Everything has a history and a pre-history, and that includes Donald Trump and his angry hordes. Trump is by no means the first American tycoon to stir up fears and resentments and attempt to ride a populist wave. One of his notable predecessors, mostly forgotten today, is Robert Welch.
Born in the last year of the 19th century, Welch built his fortune in the confectionery trade. His company came up with the Sugar Daddy and then, after a slide into bankruptcy, returned successfully with Sugar Babies and Junior Mints. Candy made Welch fabulously wealthy; but his forays into electoral politics—including a run in 1950 for lieutenant governor of Massachusetts—went nowhere. Welch found another vehicle to advance his agenda, which in its essentials amounted to anti-communism on steroids.

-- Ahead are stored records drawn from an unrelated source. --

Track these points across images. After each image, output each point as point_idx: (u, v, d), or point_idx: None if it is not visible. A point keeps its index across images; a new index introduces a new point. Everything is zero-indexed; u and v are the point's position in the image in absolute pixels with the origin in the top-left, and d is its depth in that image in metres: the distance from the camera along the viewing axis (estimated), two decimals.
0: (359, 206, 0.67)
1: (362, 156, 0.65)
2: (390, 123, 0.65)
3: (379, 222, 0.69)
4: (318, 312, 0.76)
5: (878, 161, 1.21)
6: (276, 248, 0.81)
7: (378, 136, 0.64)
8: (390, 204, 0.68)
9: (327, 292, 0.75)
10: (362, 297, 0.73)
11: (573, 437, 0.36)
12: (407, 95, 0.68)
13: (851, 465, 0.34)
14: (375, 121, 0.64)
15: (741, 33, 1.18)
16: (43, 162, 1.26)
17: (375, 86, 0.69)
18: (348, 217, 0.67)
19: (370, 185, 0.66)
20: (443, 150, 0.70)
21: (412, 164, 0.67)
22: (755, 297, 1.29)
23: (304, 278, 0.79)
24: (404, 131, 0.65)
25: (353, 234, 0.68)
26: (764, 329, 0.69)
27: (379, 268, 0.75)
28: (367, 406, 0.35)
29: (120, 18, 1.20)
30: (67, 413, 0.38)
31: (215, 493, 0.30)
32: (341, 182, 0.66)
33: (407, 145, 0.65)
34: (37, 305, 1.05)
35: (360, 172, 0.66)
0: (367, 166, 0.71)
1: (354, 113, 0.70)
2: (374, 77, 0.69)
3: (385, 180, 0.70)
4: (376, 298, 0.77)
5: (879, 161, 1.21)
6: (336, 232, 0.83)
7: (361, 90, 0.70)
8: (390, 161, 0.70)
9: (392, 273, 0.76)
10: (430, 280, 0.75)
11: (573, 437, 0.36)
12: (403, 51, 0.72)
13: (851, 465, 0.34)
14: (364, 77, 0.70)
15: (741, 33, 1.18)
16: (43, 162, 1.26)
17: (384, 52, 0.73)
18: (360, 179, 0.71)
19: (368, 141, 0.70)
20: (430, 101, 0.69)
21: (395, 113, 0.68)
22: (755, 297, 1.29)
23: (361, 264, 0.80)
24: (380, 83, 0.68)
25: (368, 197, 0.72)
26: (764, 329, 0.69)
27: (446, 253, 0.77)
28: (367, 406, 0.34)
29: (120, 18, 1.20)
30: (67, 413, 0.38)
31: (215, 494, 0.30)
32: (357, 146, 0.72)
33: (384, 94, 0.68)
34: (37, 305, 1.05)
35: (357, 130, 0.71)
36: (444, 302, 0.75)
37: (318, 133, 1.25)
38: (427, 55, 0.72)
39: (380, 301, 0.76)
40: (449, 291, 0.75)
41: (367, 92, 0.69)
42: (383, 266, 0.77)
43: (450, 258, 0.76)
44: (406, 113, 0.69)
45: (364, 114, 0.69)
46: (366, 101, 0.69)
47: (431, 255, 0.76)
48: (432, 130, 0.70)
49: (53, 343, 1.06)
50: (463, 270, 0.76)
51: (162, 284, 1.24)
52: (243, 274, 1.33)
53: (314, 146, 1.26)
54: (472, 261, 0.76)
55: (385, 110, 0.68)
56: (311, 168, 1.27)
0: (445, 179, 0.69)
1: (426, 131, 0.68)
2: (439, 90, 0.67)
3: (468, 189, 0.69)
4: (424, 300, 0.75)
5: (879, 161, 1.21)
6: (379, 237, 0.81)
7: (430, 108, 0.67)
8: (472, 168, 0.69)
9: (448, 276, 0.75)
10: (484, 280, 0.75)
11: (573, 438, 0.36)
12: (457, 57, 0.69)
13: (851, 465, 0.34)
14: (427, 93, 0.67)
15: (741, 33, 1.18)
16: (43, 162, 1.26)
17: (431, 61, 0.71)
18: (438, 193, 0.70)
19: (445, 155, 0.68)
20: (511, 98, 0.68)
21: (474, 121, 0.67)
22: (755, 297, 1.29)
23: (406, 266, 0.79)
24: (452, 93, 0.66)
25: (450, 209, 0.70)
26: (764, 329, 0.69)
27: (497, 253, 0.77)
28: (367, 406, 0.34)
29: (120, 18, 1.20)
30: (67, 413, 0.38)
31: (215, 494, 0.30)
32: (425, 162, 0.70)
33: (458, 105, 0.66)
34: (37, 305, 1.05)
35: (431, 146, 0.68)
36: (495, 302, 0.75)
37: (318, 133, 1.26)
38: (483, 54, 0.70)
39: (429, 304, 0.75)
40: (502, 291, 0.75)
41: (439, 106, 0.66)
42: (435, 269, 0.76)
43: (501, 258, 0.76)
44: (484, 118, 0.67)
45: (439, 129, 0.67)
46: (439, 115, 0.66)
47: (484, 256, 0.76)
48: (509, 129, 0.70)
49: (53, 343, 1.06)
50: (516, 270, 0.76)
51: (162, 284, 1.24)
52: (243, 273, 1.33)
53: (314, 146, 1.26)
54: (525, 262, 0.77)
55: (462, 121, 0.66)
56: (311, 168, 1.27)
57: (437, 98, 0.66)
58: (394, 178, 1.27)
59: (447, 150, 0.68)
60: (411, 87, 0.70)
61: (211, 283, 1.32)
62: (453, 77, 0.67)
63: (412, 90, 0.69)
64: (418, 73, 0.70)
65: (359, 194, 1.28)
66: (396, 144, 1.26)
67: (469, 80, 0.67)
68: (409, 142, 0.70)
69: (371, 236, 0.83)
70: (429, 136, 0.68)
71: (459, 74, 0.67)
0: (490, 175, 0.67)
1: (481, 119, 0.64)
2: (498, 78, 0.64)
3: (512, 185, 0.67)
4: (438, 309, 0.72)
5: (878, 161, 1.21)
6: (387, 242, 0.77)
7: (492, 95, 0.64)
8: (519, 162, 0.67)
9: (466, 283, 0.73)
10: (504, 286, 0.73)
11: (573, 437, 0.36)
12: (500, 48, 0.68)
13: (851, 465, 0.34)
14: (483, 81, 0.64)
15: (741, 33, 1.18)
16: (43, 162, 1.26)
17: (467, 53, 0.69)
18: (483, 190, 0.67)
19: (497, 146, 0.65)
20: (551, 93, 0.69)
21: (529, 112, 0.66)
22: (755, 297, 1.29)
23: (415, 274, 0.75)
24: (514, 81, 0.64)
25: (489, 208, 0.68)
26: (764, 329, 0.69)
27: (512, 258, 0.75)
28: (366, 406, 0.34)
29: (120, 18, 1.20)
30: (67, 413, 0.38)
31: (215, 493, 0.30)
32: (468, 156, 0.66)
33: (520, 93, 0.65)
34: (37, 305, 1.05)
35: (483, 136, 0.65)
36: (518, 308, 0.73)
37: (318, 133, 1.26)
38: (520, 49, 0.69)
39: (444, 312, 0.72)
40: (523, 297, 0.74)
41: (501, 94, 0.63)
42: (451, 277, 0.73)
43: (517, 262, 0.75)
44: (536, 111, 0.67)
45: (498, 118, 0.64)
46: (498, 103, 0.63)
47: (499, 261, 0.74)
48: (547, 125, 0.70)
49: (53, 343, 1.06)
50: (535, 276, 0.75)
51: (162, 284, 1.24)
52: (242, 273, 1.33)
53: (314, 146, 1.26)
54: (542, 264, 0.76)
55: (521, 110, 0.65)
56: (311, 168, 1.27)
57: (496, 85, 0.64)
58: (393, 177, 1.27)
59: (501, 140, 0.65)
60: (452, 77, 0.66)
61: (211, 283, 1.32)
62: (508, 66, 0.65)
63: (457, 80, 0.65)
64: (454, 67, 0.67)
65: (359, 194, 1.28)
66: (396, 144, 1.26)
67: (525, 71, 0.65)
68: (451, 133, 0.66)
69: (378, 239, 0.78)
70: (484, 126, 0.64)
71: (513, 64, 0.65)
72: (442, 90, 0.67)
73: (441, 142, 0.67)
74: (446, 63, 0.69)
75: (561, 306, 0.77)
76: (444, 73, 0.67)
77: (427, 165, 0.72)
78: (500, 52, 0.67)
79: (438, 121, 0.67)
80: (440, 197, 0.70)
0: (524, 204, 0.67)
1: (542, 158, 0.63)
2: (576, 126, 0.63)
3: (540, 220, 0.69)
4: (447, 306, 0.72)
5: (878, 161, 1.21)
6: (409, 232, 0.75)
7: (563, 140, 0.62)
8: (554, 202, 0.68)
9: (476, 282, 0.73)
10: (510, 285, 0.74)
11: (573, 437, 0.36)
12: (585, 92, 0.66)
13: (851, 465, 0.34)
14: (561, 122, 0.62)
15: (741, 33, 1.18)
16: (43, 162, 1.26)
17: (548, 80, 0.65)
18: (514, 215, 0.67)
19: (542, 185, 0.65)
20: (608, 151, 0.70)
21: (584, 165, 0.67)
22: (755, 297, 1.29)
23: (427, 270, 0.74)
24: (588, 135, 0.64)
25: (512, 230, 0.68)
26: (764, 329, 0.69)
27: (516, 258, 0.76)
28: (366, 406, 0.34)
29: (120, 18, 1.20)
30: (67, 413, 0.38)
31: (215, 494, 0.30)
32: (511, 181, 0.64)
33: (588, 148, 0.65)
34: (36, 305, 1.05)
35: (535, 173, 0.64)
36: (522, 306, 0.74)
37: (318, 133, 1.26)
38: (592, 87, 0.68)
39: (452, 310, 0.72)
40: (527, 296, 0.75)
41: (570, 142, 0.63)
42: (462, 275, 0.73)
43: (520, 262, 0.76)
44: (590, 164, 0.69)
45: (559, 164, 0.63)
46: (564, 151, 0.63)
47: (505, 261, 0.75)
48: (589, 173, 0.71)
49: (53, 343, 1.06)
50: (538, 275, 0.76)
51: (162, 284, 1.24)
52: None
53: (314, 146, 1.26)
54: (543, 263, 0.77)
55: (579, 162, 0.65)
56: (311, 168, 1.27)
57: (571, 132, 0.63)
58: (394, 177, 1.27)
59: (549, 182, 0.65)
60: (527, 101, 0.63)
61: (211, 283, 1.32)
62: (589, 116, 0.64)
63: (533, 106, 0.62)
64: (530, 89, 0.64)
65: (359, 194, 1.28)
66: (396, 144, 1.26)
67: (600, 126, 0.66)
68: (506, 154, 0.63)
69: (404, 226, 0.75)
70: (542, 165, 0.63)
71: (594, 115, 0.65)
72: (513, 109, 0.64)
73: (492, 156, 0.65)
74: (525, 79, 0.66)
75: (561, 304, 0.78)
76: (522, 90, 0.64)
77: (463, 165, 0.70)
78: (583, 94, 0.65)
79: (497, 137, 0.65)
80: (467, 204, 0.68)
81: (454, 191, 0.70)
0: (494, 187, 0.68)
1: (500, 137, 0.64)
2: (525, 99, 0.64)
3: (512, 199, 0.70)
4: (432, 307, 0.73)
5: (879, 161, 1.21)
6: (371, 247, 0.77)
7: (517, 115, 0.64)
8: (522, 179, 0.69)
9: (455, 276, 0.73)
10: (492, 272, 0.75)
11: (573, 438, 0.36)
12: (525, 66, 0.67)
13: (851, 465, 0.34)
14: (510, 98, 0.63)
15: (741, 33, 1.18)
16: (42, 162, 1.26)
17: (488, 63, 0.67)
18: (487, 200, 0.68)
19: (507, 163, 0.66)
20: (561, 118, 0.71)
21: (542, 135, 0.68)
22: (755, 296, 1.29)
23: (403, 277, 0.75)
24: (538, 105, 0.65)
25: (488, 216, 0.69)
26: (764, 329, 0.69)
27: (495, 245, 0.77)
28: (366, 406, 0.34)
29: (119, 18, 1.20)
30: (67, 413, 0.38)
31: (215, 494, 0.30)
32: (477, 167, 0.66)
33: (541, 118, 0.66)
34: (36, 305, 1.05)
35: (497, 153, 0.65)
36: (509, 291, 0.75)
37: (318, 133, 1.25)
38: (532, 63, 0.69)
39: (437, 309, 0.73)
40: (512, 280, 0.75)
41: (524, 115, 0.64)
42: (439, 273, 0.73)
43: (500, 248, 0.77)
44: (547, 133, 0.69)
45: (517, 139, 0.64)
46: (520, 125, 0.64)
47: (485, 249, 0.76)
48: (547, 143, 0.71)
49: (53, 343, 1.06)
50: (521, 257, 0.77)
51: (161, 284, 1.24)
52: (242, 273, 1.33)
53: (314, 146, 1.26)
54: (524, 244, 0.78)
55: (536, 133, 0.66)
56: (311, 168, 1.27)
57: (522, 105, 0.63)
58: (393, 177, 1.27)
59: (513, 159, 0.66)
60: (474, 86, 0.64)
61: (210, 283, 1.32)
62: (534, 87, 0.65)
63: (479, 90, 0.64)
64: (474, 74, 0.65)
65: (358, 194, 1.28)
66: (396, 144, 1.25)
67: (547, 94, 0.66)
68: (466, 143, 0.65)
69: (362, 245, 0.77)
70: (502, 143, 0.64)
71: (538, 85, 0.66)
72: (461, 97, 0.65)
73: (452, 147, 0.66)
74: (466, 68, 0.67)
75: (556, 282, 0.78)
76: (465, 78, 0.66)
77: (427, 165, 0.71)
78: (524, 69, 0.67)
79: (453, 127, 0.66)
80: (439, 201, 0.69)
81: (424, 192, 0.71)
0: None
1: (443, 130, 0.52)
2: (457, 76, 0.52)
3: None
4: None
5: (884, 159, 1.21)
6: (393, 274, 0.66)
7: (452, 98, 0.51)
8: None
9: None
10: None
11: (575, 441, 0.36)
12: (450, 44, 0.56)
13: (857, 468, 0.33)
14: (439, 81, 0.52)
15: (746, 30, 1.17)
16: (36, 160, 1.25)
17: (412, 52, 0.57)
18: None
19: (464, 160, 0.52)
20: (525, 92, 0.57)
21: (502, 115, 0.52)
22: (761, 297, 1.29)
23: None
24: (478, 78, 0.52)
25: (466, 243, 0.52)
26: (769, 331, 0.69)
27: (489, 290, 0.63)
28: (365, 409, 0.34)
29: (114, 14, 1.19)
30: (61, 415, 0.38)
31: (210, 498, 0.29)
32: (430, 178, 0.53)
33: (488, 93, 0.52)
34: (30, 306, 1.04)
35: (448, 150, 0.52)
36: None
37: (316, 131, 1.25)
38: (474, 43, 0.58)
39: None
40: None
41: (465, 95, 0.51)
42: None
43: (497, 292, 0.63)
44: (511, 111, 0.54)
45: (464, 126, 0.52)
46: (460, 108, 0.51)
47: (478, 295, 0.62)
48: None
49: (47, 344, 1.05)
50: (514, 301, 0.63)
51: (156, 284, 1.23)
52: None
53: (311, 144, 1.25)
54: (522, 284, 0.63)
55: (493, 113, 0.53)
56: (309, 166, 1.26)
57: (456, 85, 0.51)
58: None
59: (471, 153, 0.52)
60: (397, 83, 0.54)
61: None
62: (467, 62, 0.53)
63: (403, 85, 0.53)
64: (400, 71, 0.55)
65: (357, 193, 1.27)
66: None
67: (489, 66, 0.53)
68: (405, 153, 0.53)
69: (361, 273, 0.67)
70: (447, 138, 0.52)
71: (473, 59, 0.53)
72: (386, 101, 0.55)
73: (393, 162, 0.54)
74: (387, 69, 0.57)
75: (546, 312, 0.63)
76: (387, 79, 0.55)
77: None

That vehicle was the John Birch Society, which Welch established in 1958. By that juncture, the embers of the McCarthy era had already begun to cool. The demagogic senator from Wisconsin had died the previous year, not long after discrediting himself by recklessly lodging unfounded accusations. But the John Birch Society, picking up where McCarthy left off, was nonetheless extraordinarily successful. At its peak, at the close of the 1950s, it boasted 100,000 members—mostly white suburbanites—managed by a paid staff of 200, with 60 regional coordinators running chapters across the United States, making it the largest conservative grassroots organization in the country.